With a funding deadline looming, the Minneapolis Park and Recreation Board is set to decide whether to allow a paved path through a beloved community garden in the Whittier neighborhood.
Hennepin County six years ago identified the route as the only way to provide access for bikes and wheelchairs to the Midtown Greenway within the 1.25-mile stretch between Humboldt and Stevens avenues. But the plan has riled up the dedicated cultivators of the Soo Line Community Garden, an 0.9-acre organic green space at 2845 Garfield Av.
More than 60 gardeners, including cyclists and disabled people, have attended Park Board meetings to ask commissioners to reject the plan.

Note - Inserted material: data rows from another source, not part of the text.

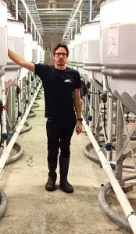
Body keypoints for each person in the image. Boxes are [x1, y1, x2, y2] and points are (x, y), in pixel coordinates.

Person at [8, 43, 83, 193]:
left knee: (66, 148)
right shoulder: (46, 71)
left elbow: (77, 98)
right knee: (52, 149)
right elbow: (22, 62)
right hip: (53, 119)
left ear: (67, 57)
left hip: (69, 119)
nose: (61, 57)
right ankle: (51, 177)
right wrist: (4, 48)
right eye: (58, 54)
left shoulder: (73, 74)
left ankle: (64, 181)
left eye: (64, 54)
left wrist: (79, 119)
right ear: (54, 56)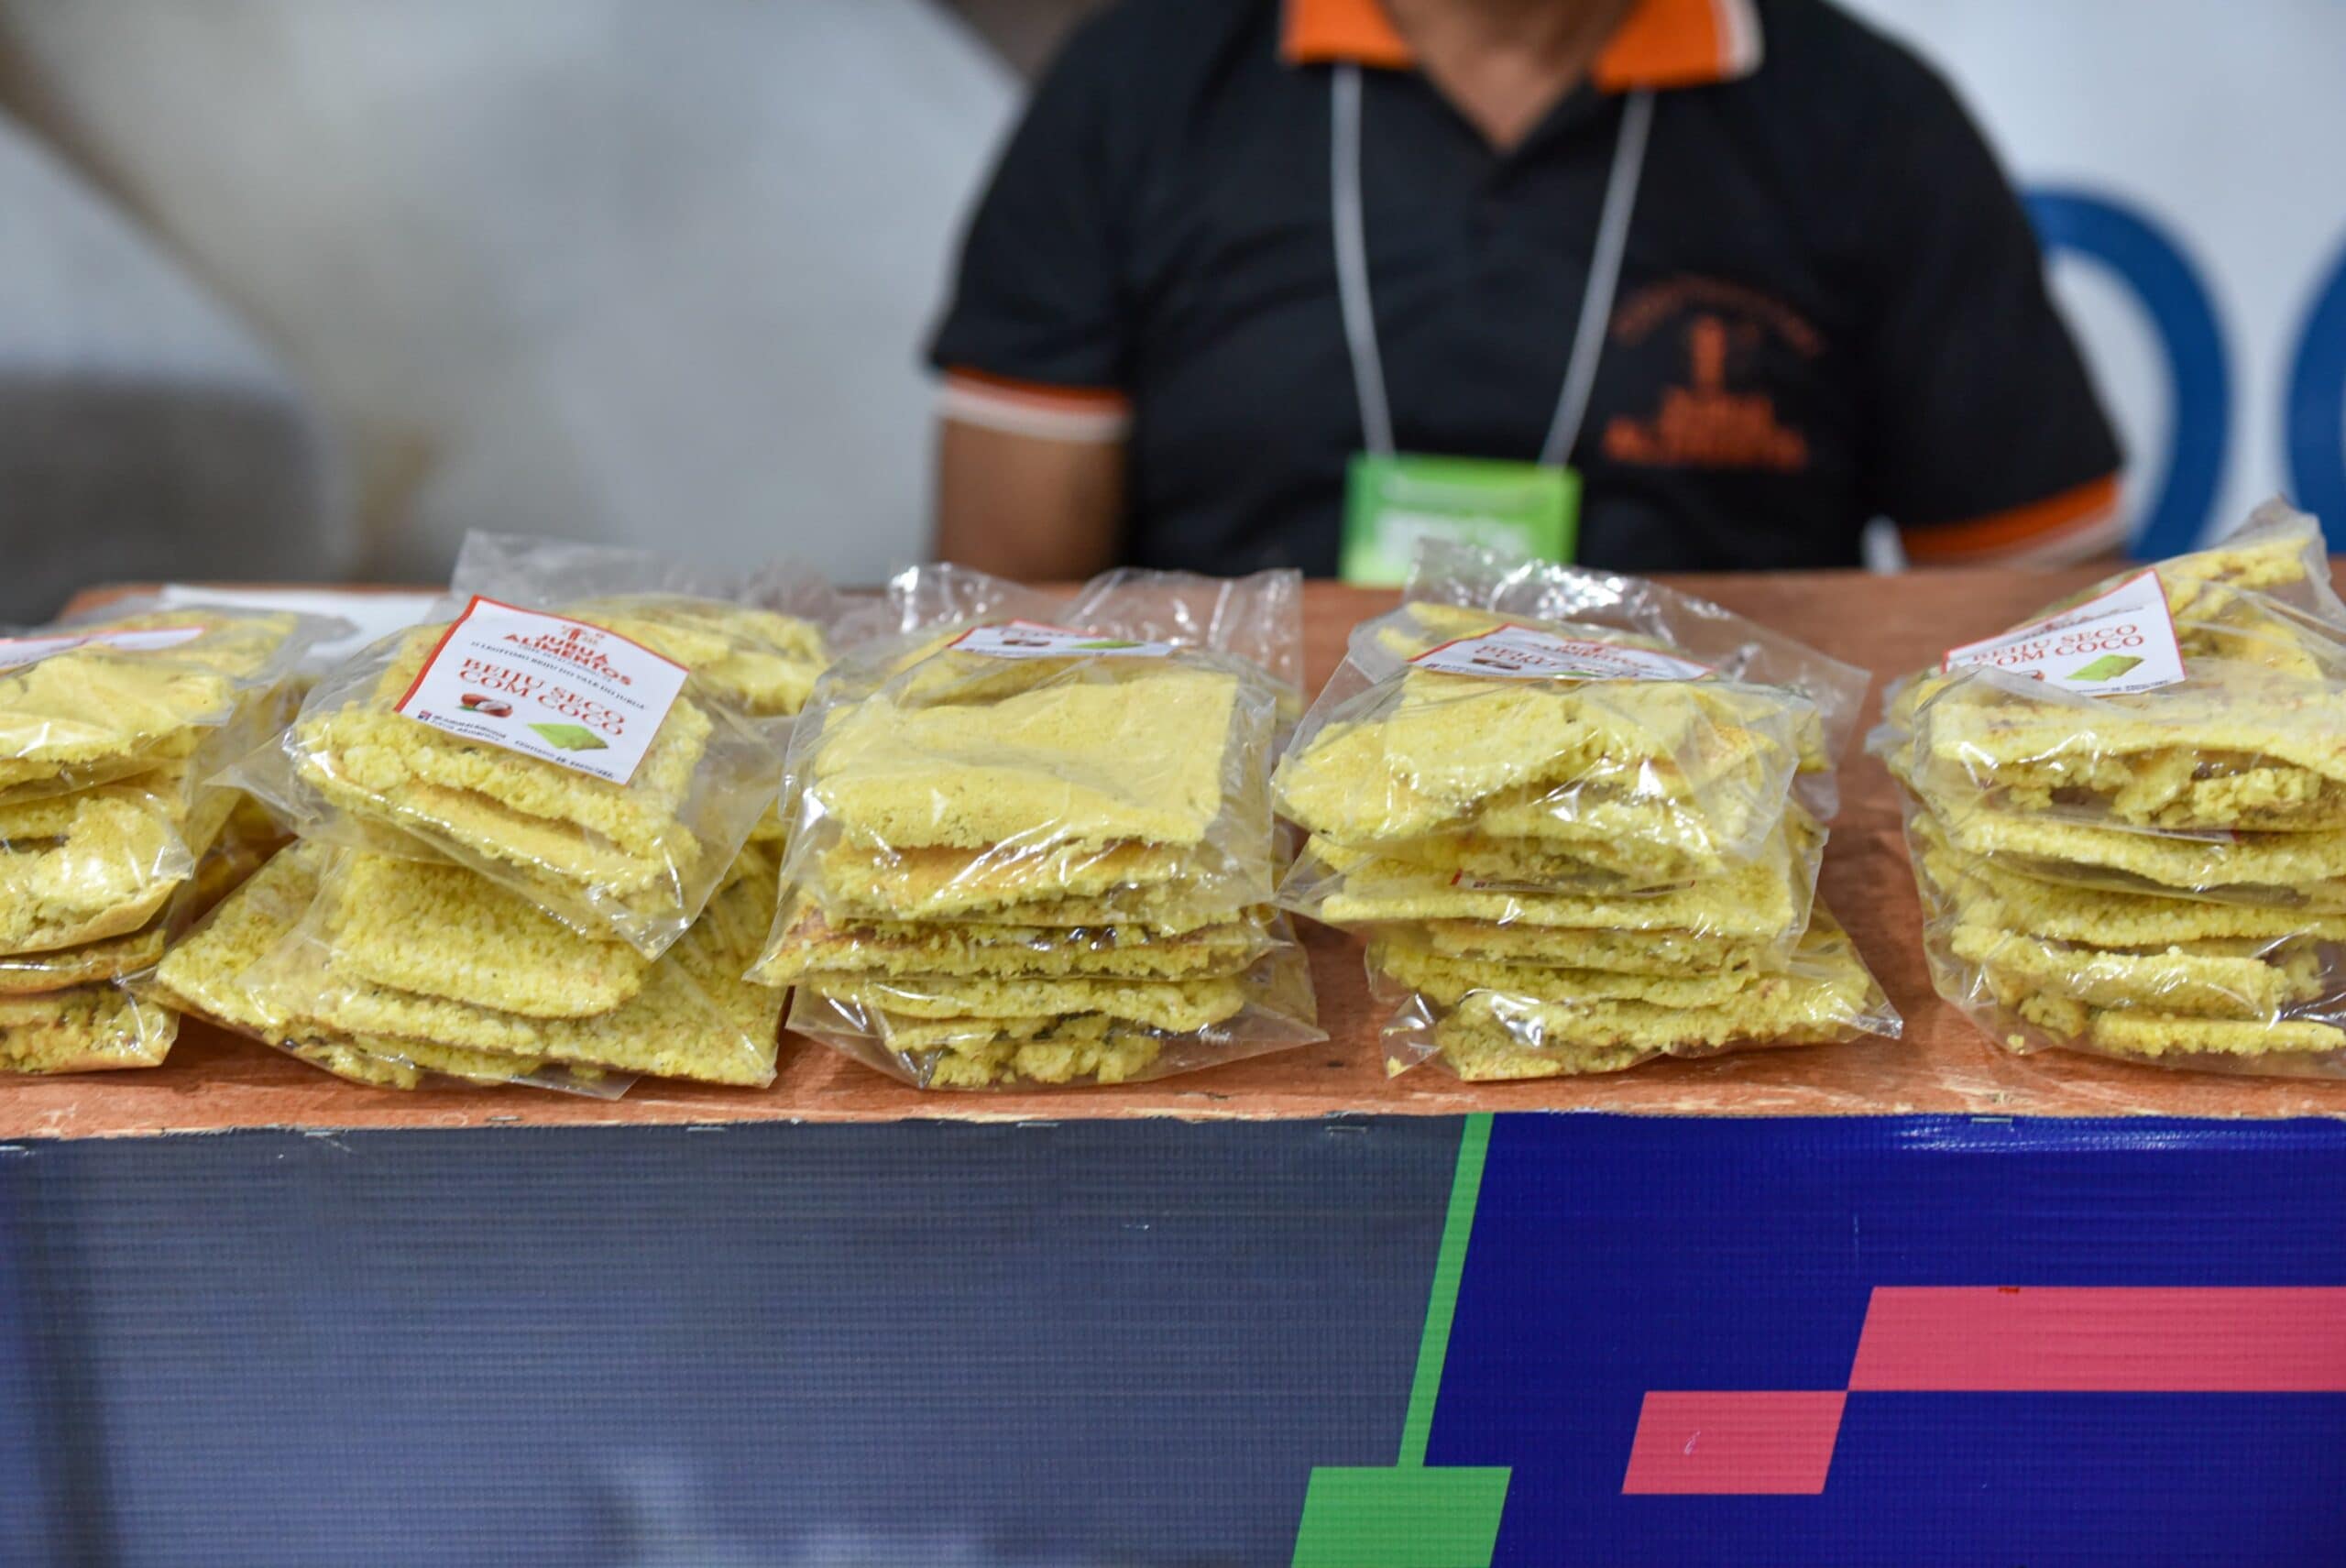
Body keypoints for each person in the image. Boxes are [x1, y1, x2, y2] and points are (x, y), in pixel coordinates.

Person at [927, 0, 2124, 580]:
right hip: (1236, 891)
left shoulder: (1872, 121)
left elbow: (2037, 610)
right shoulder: (1139, 85)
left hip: (1712, 876)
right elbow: (1005, 613)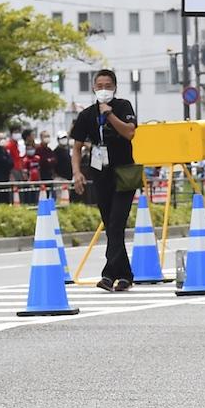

The Park Board may get its say on March 20, when the county has asked to present its plans. The county project has already been delayed one year by community opposition and difficulty engaging the neighborhood’s Spanish and Somali speakers. It must obtain right-of-way approval by April 1.
Approval is not a given. Park Board commissioners and staffers have recently expressed frustration with the way the county has approached the project.
No need to move
In a 2018 letter of support for federal funding for the bike ramp, the board asked to be informed at all stages of design because of the significance of the Soo Line garden as a community asset. Park staffers said the county must comply with the U.S. Department of Transportation Act of 1966, which requires the other possible locations to be studied when a project converting parkland involves federal funding.
That’s not going to happen. Last year, the Federal Highway Administration exempted county planners from that section of environmental review.
“[Soo Line] is not a park in name or by plan … no activities beyond community garden,” Phillip Forstenvironmental program manager of the Federal Highway Administration’s Minnesota division, wrote in notes obtained via a data practices request.